6. Why did you choose engineering as a major?

I’ve always been a huge science and math nerd, but I first thought about engineering after reading an article about drones that were designed to help victims of natural disasters, specifically hurricanes. I had always wanted to help people with my career, and engineering felt like the best way to do that.


7. What has been the hardest challenge you’ve faced as a women in engineering?

I feel like doubt has been my greatest obstacle in engineering. For one, people always doubt my skills for some reason. I remember in high school, none of the boys in my engineering class trusted me for no clear reason. They wouldn’t let me help with any of the projects, they wouldn’t let me touch anything important, nothing. Also, I tend to doubt myself a lot. With so little representation of female engineers in modern media, as well as such a low percentage of actual female engineers, it’s really easy to feel like you don’t belong. However, I hope that if I keep pushing forward, maybe one day I can inspire women like me to become engineers and bridge the gender gap.


8. What do you think is the biggest misconception about engineering majors?

One of the biggest misconceptions about engineering majors is that we’re not creative. The whole concept of engineering is creativity, and people don’t seem to understand that. Engineering is all about coming up with new ideas and better solutions, and that requires creativity.

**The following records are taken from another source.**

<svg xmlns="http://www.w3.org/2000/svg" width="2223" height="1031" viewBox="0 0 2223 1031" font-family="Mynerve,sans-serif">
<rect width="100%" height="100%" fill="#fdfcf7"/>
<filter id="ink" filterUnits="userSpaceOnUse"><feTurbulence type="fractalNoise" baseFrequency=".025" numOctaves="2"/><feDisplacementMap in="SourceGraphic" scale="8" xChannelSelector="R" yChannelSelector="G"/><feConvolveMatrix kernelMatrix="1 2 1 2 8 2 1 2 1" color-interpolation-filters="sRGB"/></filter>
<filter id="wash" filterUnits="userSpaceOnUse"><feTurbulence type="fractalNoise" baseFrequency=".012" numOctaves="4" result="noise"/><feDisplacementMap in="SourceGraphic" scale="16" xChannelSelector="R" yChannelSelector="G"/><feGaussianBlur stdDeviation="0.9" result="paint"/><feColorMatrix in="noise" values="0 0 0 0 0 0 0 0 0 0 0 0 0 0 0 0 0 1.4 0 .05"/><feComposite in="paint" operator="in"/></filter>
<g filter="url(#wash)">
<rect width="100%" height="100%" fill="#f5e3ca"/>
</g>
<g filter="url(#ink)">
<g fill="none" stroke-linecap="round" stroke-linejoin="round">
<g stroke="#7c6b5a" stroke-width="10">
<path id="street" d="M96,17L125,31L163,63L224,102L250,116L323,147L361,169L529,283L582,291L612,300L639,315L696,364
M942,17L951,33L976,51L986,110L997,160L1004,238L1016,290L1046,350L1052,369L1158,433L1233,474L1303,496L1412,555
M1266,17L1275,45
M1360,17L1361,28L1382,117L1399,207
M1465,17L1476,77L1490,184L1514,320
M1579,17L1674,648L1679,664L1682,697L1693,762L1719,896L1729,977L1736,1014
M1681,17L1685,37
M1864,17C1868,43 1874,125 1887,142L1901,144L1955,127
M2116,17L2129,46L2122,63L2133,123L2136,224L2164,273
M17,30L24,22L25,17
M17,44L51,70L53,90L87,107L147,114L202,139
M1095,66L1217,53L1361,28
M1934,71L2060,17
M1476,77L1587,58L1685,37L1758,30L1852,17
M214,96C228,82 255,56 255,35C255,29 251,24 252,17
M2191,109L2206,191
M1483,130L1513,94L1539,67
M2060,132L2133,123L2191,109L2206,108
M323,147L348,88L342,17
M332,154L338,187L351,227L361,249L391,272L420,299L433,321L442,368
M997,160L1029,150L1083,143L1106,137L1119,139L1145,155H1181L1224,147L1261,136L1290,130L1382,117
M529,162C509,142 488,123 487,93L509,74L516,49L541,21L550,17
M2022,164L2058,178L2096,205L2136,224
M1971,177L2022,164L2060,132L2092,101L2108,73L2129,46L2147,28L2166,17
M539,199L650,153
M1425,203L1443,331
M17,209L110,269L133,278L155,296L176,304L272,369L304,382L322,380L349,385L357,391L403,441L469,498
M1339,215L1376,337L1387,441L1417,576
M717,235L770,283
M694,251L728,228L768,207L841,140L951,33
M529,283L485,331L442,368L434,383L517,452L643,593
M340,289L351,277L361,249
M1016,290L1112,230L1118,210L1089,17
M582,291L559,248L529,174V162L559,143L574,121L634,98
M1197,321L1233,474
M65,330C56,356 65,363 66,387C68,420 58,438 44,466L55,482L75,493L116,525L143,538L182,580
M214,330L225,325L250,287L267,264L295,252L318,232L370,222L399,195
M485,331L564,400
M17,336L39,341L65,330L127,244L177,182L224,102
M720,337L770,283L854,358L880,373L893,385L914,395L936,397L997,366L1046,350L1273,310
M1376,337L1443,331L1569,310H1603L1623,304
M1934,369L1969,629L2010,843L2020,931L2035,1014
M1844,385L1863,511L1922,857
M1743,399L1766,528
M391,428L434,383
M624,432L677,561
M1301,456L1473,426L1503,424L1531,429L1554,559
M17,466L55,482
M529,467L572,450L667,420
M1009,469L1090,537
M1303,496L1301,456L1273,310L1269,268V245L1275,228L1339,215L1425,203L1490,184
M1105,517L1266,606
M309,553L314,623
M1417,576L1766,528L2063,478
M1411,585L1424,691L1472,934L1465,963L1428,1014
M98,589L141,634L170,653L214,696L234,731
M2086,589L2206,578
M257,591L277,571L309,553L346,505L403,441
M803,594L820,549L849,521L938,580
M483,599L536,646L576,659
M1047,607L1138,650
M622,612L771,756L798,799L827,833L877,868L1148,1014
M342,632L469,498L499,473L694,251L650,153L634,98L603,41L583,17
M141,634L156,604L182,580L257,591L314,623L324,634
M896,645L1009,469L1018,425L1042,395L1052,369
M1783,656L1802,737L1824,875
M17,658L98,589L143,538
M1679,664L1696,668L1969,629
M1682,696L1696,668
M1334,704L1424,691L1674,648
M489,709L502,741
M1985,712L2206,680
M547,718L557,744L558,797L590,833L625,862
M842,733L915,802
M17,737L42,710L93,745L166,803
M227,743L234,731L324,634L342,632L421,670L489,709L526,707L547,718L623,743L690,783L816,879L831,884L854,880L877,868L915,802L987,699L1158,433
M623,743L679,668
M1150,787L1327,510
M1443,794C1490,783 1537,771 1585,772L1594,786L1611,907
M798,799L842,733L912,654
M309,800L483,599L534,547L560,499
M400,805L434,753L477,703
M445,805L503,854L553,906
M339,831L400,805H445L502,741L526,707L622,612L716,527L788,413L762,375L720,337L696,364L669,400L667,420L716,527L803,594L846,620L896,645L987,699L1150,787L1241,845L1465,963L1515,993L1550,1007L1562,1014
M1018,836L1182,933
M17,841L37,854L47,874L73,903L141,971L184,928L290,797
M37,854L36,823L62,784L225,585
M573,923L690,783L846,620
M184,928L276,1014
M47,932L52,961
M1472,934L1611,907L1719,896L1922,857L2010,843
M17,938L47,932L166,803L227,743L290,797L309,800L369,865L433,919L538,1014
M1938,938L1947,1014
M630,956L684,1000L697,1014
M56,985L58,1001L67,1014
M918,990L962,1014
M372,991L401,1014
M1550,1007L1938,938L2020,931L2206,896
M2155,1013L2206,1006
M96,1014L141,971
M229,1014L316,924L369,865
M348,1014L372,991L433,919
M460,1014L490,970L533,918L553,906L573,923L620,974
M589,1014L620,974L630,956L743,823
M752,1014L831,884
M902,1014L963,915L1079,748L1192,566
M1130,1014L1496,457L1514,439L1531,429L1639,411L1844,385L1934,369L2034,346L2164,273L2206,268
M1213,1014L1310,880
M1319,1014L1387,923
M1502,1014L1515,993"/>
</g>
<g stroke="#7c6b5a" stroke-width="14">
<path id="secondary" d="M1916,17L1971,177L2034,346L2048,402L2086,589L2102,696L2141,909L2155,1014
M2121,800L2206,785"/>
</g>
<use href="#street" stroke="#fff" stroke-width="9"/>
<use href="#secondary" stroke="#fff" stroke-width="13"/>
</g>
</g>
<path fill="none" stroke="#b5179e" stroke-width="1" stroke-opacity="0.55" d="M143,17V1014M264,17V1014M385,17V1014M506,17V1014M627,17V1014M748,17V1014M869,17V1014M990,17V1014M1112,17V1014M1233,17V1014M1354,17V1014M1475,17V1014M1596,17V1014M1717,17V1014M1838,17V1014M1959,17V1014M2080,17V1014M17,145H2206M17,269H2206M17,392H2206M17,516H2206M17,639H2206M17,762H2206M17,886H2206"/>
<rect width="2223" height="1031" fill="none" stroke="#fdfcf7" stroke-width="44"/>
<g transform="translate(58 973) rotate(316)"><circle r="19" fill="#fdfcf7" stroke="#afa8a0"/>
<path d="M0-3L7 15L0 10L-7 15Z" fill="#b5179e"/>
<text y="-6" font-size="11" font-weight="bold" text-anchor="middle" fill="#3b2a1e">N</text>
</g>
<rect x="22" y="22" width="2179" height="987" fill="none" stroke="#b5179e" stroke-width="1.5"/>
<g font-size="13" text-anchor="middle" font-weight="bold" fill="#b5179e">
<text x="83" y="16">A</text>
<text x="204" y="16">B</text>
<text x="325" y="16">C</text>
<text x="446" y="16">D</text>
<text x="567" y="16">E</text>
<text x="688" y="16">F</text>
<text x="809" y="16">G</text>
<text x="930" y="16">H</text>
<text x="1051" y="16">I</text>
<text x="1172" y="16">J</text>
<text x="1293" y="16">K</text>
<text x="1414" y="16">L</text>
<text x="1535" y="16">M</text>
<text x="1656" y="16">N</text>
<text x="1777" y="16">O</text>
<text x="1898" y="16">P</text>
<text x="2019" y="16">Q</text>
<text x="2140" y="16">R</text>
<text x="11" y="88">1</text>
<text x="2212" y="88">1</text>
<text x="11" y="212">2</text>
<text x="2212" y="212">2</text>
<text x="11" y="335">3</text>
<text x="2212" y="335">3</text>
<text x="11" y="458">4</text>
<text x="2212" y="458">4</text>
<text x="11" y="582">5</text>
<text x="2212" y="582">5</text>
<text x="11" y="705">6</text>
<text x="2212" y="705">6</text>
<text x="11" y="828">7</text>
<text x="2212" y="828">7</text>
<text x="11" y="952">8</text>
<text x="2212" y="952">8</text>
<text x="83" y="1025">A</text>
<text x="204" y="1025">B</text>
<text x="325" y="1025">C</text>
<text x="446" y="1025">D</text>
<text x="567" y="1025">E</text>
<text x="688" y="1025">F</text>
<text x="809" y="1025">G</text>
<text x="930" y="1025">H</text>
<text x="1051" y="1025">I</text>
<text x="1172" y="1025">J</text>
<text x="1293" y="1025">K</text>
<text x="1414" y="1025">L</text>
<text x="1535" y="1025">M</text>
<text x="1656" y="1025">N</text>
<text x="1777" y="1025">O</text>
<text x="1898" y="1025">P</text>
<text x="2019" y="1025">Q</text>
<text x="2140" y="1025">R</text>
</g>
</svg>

9. Is there anything you would change about ODU’s engineering program?

I wish they’d stop trying to stress us out. In one of my classes, we have speakers come talk to us, mostly from on-campus such as academic advising. So far, every single speaker talks about all these things that we need to do to be successful in life. As if being a freshman in college isn’t stressful enough, I have people telling me every week that I need to be applying for internships and thinking about the job I want after college now or else I’m not going to be as successful. Heck, I don’t even know what I’m going to eat for lunch after this class and you’re telling me I need to be planning 4-5 years in advance what I’m going to do with my life, when I don’t know how much I’m going to change in those years? It’s really stressful, and I don’t think they realize how stress-inducing it is.


10. What advice would you give to future Monarchs?

Be nice to the dining hall workers, try to get along with your roommate, and always do the extra problems your teacher tells you to do, even if they’re not being graded. Even though every student will tell you to do this, get involved. It’s a great way to make friends, and you usually get free things out of it.


Sami is currently a freshman studying communications at ODU. When she's not writing speeches for class or articles for HerCampus she can usually be found playing video games or binge-watching cooking shows on Hulu.